Damit hat der Gemeinderat in seiner jüngsten Sitzung grünes Licht für weitere 100.000 Euro an Fördermitteln gegeben, um die hausärztliche Versorgung langfristig zu sichern. Durch die Zuschüsse verpflichten sich die Ärzte, ihre Praxen langfristig in Aichtal zu betreiben, was eine stabile medizinische Versorgung für die Bevölkerung gewährleistet.
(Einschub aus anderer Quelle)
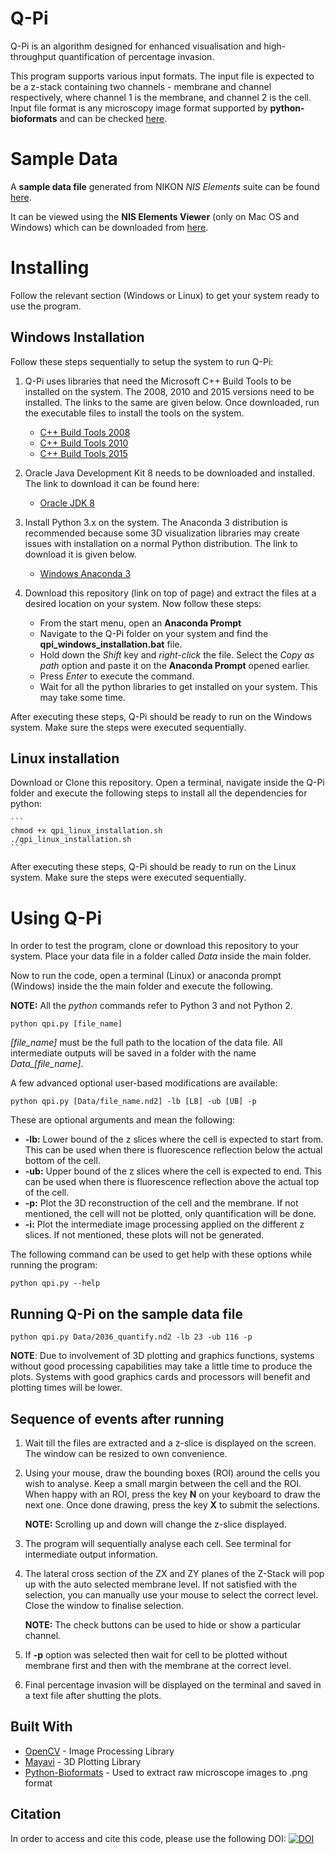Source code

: # Q-Pi

Q-Pi is an algorithm designed for enhanced visualisation and high-throughput quantification of percentage invasion.

This program supports various input formats. The input file is expected to be a z-stack containing two channels - membrane and channel respectively, where channel 1 is the membrane, and channel 2 is the cell. Input file format is any microscopy image format supported by **python-bioformats** and can be checked [here](https://docs.openmicroscopy.org/bio-formats/5.8.1/supported-formats.html).

# Sample Data
A **sample data file** generated from NIKON _NIS Elements_ suite can be found [here](https://drive.google.com/open?id=1--SQ_OiZU9fH9Ob6OwfODR9Rdu5TCs_f).

It can be viewed using the **NIS Elements Viewer** (only on Mac OS and Windows) which can be downloaded from [here](https://www.nikoninstruments.com/Products/Software/NIS-Elements-Advanced-Research/NIS-Elements-Viewer).


# Installing

Follow the relevant section (Windows or Linux) to get your system ready to use the program.


## Windows Installation

Follow these steps sequentially to setup the system to run Q-Pi:

1. Q-Pi uses libraries that need the Microsoft C++ Build Tools to be installed on the system. The 2008, 2010 and 2015 versions need to be installed. The links to the same are given below. Once downloaded, run the executable files to install the tools on the system.
     * [C++ Build Tools 2008](https://www.microsoft.com/en-in/download/details.aspx?id=15336)
     * [C++ Build Tools 2010](https://www.microsoft.com/en-in/download/details.aspx?id=14632)
     * [C++ Build Tools 2015](https://www.microsoft.com/en-in/download/details.aspx?id=48145)

2. Oracle Java Development Kit 8 needs to be downloaded and installed. The link to download it can be found here:
     * [Oracle JDK 8](https://www.oracle.com/technetwork/java/javase/downloads/jdk8-downloads-2133151.html)

3. Install Python 3.x on the system. The Anaconda 3 distribution is recommended because some 3D visualization libraries may create issues with installation on a normal Python distribution. The link to download it is given below.
     * [Windows Anaconda 3](https://www.anaconda.com/distribution/)

4. Download this repository (link on top of page) and extract the files at a desired location on your system. Now follow these steps:
   * From the start menu, open an **Anaconda Prompt**
   * Navigate to the Q-Pi folder on your system and find the **qpi_windows_installation.bat** file.
   * Hold down the *Shift* key and *right-click* the file. Select the *Copy as path* option and paste it on the **Anaconda Prompt** opened earlier.
   * Press *Enter* to execute the command.
   * Wait for all the python libraries to get installed on your system. This may take some time.

After executing these steps, Q-Pi should be ready to run on the Windows system. Make sure the steps were executed sequentially.


## Linux installation

Download or Clone this repository. Open a terminal, navigate inside the Q-Pi folder and execute the following steps to install all the dependencies for python:

    ```
    chmod +x qpi_linux_installation.sh
    ./qpi_linux_installation.sh
    ```

After executing these steps, Q-Pi should be ready to run on the Linux system. Make sure the steps were executed sequentially.

# Using Q-Pi

In order to test the program, clone or download this repository to your system. Place your data file in a folder called *Data* inside the main folder.

Now to run the code, open a terminal (Linux) or anaconda prompt (Windows) inside the the main folder and execute the following.

**NOTE:** All the *python* commands refer to Python 3 and not Python 2.

```
python qpi.py [file_name]
```

*[file_name]* must be the full path to the location of the data file. All intermediate outputs will be saved in a folder with the name *Data_[file_name]*.

A few advanced optional user-based modifications are available:

```
python qpi.py [Data/file_name.nd2] -lb [LB] -ub [UB] -p
```

These are optional arguments and mean the following:
* **-lb:** Lower bound of the z slices where the cell is expected to start from. This can be used when there is fluorescence reflection below the actual bottom of the cell.
* **-ub:** Upper bound of the z slices where the cell is expected to end. This can be used when there is fluorescence reflection above the actual top of the cell.
* **-p:** Plot the 3D reconstruction of the cell and the membrane. If not mentioned, the cell will not be plotted, only quantification will be done.
* **-i:** Plot the intermediate image processing applied on the different z slices. If not mentioned, these plots will not be generated.

The following command can be used to get help with these options while running the program:

```
python qpi.py --help
```

## Running Q-Pi on the sample data file

```
python qpi.py Data/2036_quantify.nd2 -lb 23 -ub 116 -p
```

**NOTE**: Due to involvement of 3D plotting and graphics functions, systems without good processing capabilities may take a little time to produce the plots. Systems with good graphics cards and processors will benefit and plotting times will be lower.

## Sequence of events after running

1. Wait till the files are extracted and a z-slice is displayed on the screen. The window can be resized to own convenience.

2. Using your mouse, draw the bounding boxes (ROI) around the cells you wish to analyse. Keep a small margin between the cell and the ROI.  When happy with an ROI, press the key **N** on your keyboard to draw the next one. Once done drawing, press the key **X** to submit the selections.

   **NOTE:** Scrolling up and down will change the z-slice displayed.

3. The program will sequentially analyse each cell. See terminal for intermediate output information.

4. The lateral cross section of the ZX and ZY planes of the Z-Stack will pop up with the auto selected membrane level. If not satisfied with the selection, you can manually use your mouse to select the correct level. Close the window to finalise selection.

   **NOTE:** The check buttons can be used to hide or show a particular channel.

5. If **-p** option was selected then wait for cell to be plotted without membrane first and then with the membrane at the correct level.

6. Final percentage invasion will be displayed on the terminal and saved in a text file after shutting the plots.

## Built With

* [OpenCV](https://opencv.org/) - Image Processing Library
* [Mayavi](http://docs.enthought.com/mayavi/mayavi/) - 3D Plotting Library
* [Python-Bioformats](https://pythonhosted.org/python-bioformats/) - Used to extract raw microscope images to .png format

## Citation

In order to access and cite this code, please use the following DOI: [![DOI](https://zenodo.org/badge/DOI/10.5281/zenodo.1239826.svg)](https://doi.org/10.5281/zenodo.1239826)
Bürgermeister Sebastian Kurz unterstreicht die Bedeutung der ergriffenen Maßnahmen: „Unser Ziel war es, die hausärztliche Versorgung langfristig zu sichern. Dank der Förderung konnten wir erreichen, dass sich Mediziner bewusst für Aichtal entscheiden. Uns ist jedoch klar, dass wir auch in Zukunft weiter aktiv bleiben müssen, um eine stabile medizinische Betreuung zu gewährleisten.“
Auch die Ärzte selbst heben die Unterstützung der Stadt hervor. „Ohne diese Förderung wäre die Praxisübernahme eine große Herausforderung gewesen. Die Stadt hat mit dazu beigetragen, die medizinische Versorgung zu stabilisieren“, erklärt Eckehard Beck, Facharzt für Allgemeinmedizin. Seine Kollegin Dr. Christiane Groh, Fachärztin für Innere Medizin, Hämatologie und Onkologie, ergänzt: „Neben den finanziellen Anreizen war vor allem das klare Engagement der Stadt und des Gemeinderats für die ärztliche Versorgung ein entscheidender Faktor.“
Dr. Martina und Dr. Bernhard Huschka suchten über zwei Jahre vergeblich nach einem geeigneten Nachfolger für ihre Praxis in Aichtal-Neuenhaus. „Für einige Bewerber war der städtische Zuschuss ein entscheidender Anreiz, sich überhaupt zu interessieren“, erklärt Dr. Bernhard Huschka. „Uns war es wichtig, dass unsere Patienten weiterhin gut versorgt werden. Daher wollten wir die Praxis in vertrauensvolle Hände übergeben.“
Ärztekammer lobt Aichtals Engagement
Die Ärztekammer Baden-Württemberg bewertet Förderprogramme wie das in Aichtal als wichtigen Baustein im Kampf gegen den Hausärztemangel. Dr. Wolfgang Miller, der Präsident der Landesärztekammer, selbst niedergelassener Arzt im Landkreis Esslingen, hat bereits im Januar bei einem Treffen mit Bürgermeister Kurz die Initiative begrüßt. Er stellt fest: „Eine verlässliche hausärztliche Versorgung ist existenziell für die Menschen. Gerade in ländlicheren Gebieten wird es aktuell schwieriger, Hausärztinnen und Hausärzte zu finden. Zusätzliche Unterstützung, das Gefühl, willkommen zu sein, der persönliche Einsatz des Bürgermeisters, aber auch finanzielle Anreize durch die Gemeinde können durchaus bewirken, dass die Ärztinnen und Ärzte sich für das Leben und Arbeiten außerhalb der städtischen Ballungsräume entscheiden.“
Mit einem Gesamtbudget von 150.000 Euro hat Aichtal gezielt in seine medizinische Infrastruktur investiert. Die frühzeitige Planung und enge Zusammenarbeit zwischen Verwaltung, Ärzteschaft und Gemeinderat haben dazu geführt, dass die Bürgerinnen und Bürger in Aichtal weiterhin wohnortnah medizinisch versorgt werden.